The second hydrogen explosion in three days has rocked Japan's stricken Fukushima Dai-ichi nuclear plant, sending a massive column of smoke into the air and wounding six workers.
The explosion at the plant's Unit 3, which authorities have been frantically trying to cool following a system failure in the wake of a massive earthquake and tsunami, triggered an order for hundreds of people to stay indoors, said Chief Cabinet Secretary Yukio Edano.
The blast follows a similar explosion on Saturday that took place at the plant's Unit 1, which injured four workers and caused mass evacuations.
Japan's nuclear safety agency said six workers were injured in Monday's explosion but it was not immediately clear how, or whether they were exposed to radiation.
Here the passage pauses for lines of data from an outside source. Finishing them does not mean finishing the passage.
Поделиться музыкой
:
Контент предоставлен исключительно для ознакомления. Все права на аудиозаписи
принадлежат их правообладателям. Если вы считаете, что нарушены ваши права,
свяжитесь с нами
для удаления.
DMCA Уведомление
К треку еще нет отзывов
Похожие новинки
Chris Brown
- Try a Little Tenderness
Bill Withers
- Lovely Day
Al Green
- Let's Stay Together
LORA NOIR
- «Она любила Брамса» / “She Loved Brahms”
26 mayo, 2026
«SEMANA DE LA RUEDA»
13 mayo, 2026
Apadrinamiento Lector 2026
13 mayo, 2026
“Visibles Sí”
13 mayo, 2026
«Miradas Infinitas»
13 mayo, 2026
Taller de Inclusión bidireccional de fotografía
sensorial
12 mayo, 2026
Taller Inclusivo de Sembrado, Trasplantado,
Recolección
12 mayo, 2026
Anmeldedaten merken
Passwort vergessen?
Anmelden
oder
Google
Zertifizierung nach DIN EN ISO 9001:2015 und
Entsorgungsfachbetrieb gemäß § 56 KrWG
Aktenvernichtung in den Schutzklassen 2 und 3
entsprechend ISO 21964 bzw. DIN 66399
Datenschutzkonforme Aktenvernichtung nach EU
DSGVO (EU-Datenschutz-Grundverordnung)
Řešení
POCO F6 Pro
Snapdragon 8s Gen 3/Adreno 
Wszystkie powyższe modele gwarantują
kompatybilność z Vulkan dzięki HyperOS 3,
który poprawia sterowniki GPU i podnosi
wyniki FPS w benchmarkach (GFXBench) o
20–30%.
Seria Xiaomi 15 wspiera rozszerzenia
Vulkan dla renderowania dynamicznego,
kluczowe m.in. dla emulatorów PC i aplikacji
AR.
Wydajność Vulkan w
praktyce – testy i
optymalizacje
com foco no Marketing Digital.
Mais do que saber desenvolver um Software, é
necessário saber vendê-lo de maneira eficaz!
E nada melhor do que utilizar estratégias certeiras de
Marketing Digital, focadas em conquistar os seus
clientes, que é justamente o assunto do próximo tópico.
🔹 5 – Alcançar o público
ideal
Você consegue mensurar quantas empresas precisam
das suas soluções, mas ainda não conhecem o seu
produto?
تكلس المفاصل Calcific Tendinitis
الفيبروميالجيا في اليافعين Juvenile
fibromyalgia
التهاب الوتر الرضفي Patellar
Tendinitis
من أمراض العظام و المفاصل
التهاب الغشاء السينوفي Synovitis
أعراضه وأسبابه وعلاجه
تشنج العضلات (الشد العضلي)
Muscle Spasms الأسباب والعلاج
They were all conscious, said the agency's Ryohei Shomi.
The operator of the plant said radiation levels at the unit are within legal limits.
Earlier, Tokyo Electric Power Co said three workers were injured and seven missing.
The reactor's inner containment vessel holding nuclear rods was intact, Edano said, allaying some fears of the risk to the environment and public. TV footage of the building housing the reactor appeared to show similar damage to Monday's blast, with outer walls shorn off, leaving only a skeletal frame.
More than 180,000 people have evacuated the area in recent days, and up to 160 may have been exposed to radiation.
Earlier on Monday, pressure had jumped inside Unit 3, forcing the evacuation of 21 workers. But they returned to work after levels appeared to ease.